7. Fast GPU math using bfMap

A key under-the-hood part of bifrost is the map function, that provides a simple way to do fast arithmetic operations on the GPU. To get acquainted, we will ignore all of the pipeline infrastructure that bifrost provides, and just call the map function directly.

Let’s suppose you have two ndarrays and wish to add them together on the GPU. Here is how you would do that with map:

import bifrost as bf

# Create two arrays on the GPU, A and B, and an empty output C
a = bf.ndarray([1,2,3,4,5], space='cuda')
b = bf.ndarray([1,0,1,0,1], space='cuda')
c = bf.ndarray(np.zeros(5), space='cuda')

# Add them together
bf.map("c = a + b", data={'c': c, 'a': a, 'b': b})
print c
# ndarray([ 2.,  2.,  4.,  4.,  6.])

The map function figures out what to do based on the string you give it. These would also work:

bf.map("c = a - b", data={'c': c, 'a': a, 'b': b})
bf.map("c = a * b", data={'c': c, 'a': a, 'b': b})
bf.map("c = a / b", data={'c': c, 'a': a, 'b': b})
bf.map("c += a + b", data={'c': c, 'a': a, 'b': b})
bf.map("c /= a + b", data={'c': c, 'a': a, 'b': b})
bf.map("c *= a + b", data={'c': c, 'a': a, 'b': b})

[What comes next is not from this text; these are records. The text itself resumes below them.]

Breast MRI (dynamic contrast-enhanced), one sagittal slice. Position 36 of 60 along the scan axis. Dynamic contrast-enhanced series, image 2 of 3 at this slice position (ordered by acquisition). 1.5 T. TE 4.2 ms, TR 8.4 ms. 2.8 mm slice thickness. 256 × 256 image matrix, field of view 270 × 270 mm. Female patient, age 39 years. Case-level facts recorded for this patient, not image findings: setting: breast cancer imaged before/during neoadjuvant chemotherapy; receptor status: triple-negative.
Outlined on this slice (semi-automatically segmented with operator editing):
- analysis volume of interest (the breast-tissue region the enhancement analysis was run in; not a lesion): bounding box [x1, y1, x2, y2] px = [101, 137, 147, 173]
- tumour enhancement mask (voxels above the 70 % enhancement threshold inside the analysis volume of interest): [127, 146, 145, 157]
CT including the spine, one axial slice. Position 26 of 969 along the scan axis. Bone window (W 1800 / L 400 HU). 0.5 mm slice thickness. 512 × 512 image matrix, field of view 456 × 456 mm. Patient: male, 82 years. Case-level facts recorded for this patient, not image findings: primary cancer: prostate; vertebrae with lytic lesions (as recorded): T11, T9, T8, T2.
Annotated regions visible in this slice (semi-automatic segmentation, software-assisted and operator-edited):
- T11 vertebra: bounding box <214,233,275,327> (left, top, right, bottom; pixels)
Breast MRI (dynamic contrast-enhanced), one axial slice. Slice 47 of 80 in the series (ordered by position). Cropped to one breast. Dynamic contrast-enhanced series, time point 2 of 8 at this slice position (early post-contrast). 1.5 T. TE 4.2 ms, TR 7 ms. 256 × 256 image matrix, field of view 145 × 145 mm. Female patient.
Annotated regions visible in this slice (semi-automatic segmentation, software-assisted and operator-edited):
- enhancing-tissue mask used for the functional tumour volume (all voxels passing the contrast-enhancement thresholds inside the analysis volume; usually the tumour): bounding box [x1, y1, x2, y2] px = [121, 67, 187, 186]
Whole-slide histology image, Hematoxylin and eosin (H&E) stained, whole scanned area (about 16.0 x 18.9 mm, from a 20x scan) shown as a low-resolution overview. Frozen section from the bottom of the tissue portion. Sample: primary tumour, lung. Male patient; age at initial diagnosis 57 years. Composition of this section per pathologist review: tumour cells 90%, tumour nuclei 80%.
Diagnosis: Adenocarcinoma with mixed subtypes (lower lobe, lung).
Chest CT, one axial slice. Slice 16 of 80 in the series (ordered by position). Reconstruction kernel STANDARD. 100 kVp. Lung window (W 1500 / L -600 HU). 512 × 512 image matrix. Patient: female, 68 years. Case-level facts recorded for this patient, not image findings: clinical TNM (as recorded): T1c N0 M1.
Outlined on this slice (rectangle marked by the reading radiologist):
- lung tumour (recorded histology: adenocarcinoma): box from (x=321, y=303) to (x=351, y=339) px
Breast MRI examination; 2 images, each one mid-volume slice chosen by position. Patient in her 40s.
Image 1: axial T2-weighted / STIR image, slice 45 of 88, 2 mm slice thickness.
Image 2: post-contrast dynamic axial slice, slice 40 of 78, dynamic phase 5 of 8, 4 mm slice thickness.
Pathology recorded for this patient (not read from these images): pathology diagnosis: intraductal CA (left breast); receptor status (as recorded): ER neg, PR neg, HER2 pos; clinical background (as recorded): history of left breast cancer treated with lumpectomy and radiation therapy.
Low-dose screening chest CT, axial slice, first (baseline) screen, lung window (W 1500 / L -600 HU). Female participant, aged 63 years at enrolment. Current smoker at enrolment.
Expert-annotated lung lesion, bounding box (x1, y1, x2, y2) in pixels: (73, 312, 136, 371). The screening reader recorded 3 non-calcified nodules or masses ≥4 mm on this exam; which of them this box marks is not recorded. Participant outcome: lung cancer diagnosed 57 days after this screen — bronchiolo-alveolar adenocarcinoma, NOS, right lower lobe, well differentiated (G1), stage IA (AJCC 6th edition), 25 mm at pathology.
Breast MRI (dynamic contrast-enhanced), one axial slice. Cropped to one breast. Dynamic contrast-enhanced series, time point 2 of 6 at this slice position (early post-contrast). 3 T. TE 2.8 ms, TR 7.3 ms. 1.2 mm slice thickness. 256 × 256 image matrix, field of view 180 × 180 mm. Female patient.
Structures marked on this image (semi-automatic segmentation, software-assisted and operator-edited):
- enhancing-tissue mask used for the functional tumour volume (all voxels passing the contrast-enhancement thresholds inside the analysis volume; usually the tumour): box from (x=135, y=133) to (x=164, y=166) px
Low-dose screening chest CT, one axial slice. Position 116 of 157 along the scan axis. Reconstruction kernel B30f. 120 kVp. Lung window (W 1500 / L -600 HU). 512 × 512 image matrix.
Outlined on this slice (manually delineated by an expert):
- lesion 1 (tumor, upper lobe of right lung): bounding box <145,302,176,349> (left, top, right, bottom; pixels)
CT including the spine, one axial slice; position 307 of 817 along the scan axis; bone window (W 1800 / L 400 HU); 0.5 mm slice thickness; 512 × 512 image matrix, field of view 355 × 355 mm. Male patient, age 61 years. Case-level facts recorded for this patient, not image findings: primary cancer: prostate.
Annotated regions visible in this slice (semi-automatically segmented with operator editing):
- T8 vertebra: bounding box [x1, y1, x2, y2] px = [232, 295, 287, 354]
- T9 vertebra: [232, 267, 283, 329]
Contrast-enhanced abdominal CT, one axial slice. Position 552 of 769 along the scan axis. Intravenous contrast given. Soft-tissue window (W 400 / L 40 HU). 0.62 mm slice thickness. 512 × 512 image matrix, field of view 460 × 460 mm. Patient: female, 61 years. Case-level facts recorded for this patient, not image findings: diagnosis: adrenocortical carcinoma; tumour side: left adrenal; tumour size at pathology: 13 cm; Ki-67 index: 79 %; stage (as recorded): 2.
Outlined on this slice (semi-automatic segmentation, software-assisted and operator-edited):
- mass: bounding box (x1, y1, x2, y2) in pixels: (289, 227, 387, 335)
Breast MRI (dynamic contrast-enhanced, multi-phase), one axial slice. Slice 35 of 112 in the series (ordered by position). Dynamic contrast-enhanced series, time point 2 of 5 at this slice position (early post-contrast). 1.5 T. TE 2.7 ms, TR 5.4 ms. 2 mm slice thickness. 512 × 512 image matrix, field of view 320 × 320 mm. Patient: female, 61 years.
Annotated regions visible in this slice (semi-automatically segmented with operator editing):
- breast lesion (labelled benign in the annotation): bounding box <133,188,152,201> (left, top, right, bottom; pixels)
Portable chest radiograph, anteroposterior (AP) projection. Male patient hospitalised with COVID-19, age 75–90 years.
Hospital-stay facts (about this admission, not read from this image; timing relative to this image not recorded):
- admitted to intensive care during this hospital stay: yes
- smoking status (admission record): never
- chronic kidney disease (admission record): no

Getting deeper requires a look at the docstring:

def map(func_string, *args, **kwargs):
    """Apply a function to a set of ndarrays.

    Args:
      func_string (str): The function to apply to the arrays, as a string (see
                   below for examples).
      data (dict): Map of string names to ndarrays or scalars.
      axis_names (list): List of string names by which each axis is referenced
                   in func_string.
      shape:       The shape of the computation. If None, the broadcast shape
                   of all data arrays is used.
      func_name (str): Name of the function, for debugging purposes.
      extra_code (str): Additional code to be included at global scope.
      block_shape: The 2D shape of the thread block (y,x) with which the kernel
                   is launched.
                   This is a performance tuning parameter.
                   If NULL, a heuristic is used to select the block shape.
                   Changes to this parameter do _not_ require re-compilation of
                   the kernel.
      block_axes:  List of axis indices (or names) specifying the 2 computation
                   axes to which the thread block (y,x) is mapped.
                   This is a performance tuning parameter.
                   If NULL, a heuristic is used to select the block axes.
                   Values may be negative for reverse indexing.
                   Changes to this parameter _do_ require re-compilation of the
                   kernel.

    Note:
        Only GPU computation is currently supported.

    Examples::

      # Add two arrays together
      bf.map("c = a + b", {'c': c, 'a': a, 'b': b})

      # Compute outer product of two arrays
      bf.map("c(i,j) = a(i) * b(j)",
             {'c': c, 'a': a, 'b': b},
             axis_names=('i','j'))

      # Split the components of a complex array
      bf.map("a = c.real; b = c.imag", {'c': c, 'a': a, 'b': b})

      # Raise an array to a scalar power
      bf.map("c = pow(a, p)", {'c': c, 'a': a, 'p': 2.0})

      # Slice an array with a scalar index
      bf.map("c(i) = a(i,k)", {'c': c, 'a': a, 'k': 7}, ['i'], shape=c.shape)
    """

Let’s look a bit closer at that outer product example. Here, by convention of summation notation, the indexes ‘i’, ‘j’ on the two arrays A and B, create an outer product. A full example:

import bifrost as bf

# Create two arrays on the GPU, A and B, and an empty output C
a = bf.ndarray([1,2,3,4,5], space='cuda')
b = bf.ndarray([1,0,1,0,1], space='cuda')
c = bf.ndarray(np.zeros((5, 5)), space='cuda')

# Compute outer product
bf.map("c(i,j) = a(i) * b(j)",
       axis_names=['i', 'j'],
       data={'c': c, 'a': a, 'b': b})
print c

# ndarray([[ 1.,  0.,  1.,  0.,  1.],
#          [ 2.,  0.,  2.,  0.,  2.],
#          [ 3.,  0.,  3.,  0.,  3.],
#          [ 4.,  0.,  4.,  0.,  4.],
#          [ 5.,  0.,  5.,  0.,  5.]])

The first example of c = a + b could also be written more explicitly as:

bf.map("c(i) = a(i) + b(i)", axis_names=['i'], data={'c': c, 'a': a, 'b': b})

Note, however, that implicit indexing should be preferred where possible, as explicit indexing may exhibit worse performance.